** REQUIRED WORK **
From the listing below, how many lines hold the word "users"? Write only the number.

** RECORD SET **
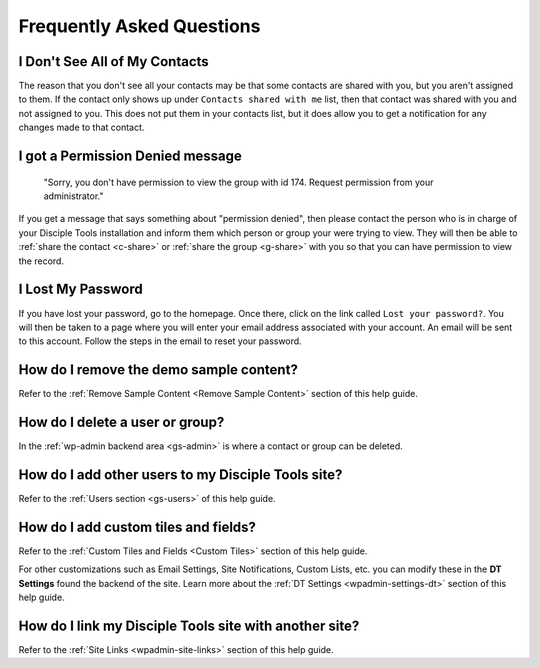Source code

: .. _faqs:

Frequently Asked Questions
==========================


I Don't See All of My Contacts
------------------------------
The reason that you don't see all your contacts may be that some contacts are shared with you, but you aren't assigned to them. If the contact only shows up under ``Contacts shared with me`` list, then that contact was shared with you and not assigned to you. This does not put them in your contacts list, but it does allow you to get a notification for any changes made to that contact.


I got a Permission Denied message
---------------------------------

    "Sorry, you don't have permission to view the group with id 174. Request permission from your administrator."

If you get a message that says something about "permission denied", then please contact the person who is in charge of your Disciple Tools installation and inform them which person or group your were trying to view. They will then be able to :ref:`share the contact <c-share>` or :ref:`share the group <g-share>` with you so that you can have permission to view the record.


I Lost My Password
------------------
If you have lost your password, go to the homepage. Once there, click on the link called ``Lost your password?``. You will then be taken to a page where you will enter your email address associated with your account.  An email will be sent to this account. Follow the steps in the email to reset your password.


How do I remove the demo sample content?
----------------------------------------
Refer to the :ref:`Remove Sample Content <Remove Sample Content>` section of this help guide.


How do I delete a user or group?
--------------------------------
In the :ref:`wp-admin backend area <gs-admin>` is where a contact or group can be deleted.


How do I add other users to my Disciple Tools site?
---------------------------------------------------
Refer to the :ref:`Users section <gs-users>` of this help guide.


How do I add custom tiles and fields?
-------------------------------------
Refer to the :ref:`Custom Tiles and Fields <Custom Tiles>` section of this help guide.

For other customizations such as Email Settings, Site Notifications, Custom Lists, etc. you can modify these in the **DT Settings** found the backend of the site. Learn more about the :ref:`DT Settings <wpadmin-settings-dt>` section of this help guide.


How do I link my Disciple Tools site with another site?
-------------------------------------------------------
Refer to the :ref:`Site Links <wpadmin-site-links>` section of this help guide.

...

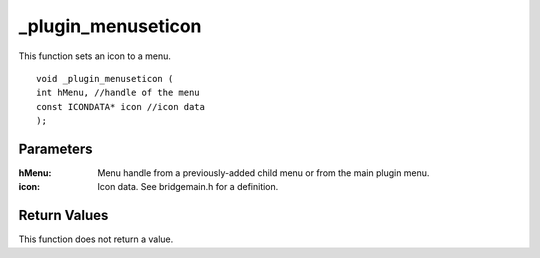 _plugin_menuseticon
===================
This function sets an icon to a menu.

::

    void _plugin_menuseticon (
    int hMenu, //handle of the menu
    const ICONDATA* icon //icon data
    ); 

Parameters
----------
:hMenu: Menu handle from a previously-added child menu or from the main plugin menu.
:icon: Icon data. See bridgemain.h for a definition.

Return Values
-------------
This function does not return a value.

** TASK OUTPUT **
2